No more of your guests, be they titled or not.

1954 J.R.R. Tolkien, The Lord of the Rings

‘As for me,’ said Imrahil, ‘the Lord Aragorn I hold to be my liege-lord, whether he claim it or no.’

a1974 ibid, The Silmarillion:

For Turgon took great liking for the sons of Galdor, and spoke much with them; and he wished indeed to keep them in Gondolin out of love, and not only for his law that no stranger, be he Elf or Man, who found the way to the secret kingdom and looked upon the city should ever depart again, until the King should open the leaguer, and the hidden people should come forth.

1981 Gene Wolfe, The Claw of the Conciliator

“Welcome visitors and fellow villagers! In the time it takes to draw breath thrice, you will see us smash this barrier and drag out the bandit Barnoch. Whether he be dead, or, as we have good reason to believe — for he hasn’t been in there that long — alive.

1998 George Martin, A Clash of Kings

“When we still kept the Old Way, lived by the axe instead of the pick, taking what we would, be it wealth, women, or glory.

So yes, the form undeniably exists, although used differently than you attempted. But no, I don’t think it works in what you are trying to write, especially where you attempted to use it.

Finally, you will notice how even in my own examples, I held off from using that form until the final, somewhat florid example. Are you writing like that?

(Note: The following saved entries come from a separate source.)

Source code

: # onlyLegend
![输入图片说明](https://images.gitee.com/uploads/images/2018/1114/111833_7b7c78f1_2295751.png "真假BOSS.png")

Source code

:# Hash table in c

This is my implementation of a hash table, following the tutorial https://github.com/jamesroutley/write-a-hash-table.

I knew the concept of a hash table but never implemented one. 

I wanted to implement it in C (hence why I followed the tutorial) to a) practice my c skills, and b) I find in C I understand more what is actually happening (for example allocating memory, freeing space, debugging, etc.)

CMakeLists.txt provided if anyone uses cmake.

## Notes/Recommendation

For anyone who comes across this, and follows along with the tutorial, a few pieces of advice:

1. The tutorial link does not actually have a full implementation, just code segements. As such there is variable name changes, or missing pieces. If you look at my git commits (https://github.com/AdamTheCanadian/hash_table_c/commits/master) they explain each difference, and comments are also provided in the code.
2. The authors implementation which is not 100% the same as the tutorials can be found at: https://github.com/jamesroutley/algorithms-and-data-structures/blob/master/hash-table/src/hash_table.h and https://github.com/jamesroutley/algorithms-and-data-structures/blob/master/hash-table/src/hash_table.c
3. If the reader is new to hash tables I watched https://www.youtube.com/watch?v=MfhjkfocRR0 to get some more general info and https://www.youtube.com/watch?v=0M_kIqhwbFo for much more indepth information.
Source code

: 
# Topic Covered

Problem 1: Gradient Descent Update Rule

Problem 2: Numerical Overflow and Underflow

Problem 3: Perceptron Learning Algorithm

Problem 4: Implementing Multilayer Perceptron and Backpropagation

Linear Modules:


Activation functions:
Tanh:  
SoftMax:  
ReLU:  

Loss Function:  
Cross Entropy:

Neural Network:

  • Do you reckon it doesn't sound good because there's inversion at the end of the sentence and not at the start? I noticed that your last sentence had two inversions. Could 'he had lollies, red and blue' make sense or could that be technically ambiguous because the 'he' might be interpreted as red and blue? What word for lollies is not colloquial? Thanks.
    – Free
    Nov 6, 2012 at 14:44
  • @Free Answer updated above. But specifically: my last example sentence has at most one inversion not two; lollipop would be less colloquial than lollies; the postfix red and blue to lollies is an unusual ordering, and should like an exotic spice be used sparingly if at all; and no, he could certainly never be interpreted as a color!
    – tchrist
    Nov 6, 2012 at 16:06
  • OP should get extra Rep for providing you an excuse to compose this. Not to niggle (or Niggle), but there's no subjunctive be in the LotR quote. Nov 6, 2012 at 17:04
  • @StoneyB Well true, but it is clearly disjunctive concession with characteristic subjunctive. I wanted to show that these coupled phenomena can, did, and even do occur with verbs other than be. Those are danged tough to grep for, by the way.
    – tchrist
    Nov 6, 2012 at 17:35
  • @tchrist Alas for the good old days when true scholars simply memorized all existing literature. Nov 6, 2012 at 17:38

The verb be does not take an object. It has a subject and a complement, not an object.

Consequently *be them cannot be correct.

  • Thanks. Maybe I was thinking the 'be' was changing the subject (the lollies) and so the pronoun would be objective.
    – Free
    Nov 6, 2012 at 10:59
  • Be doesn't change anything. That's why it doesn't take an object. At most, it describes the subject by indicating equivalence to the complement.
    – Andrew Leach
    Nov 6, 2012 at 11:01
  • "Be them" is actually indisputably correct in a sentence like "I knew someone would betray us; I didn't expect it to be them."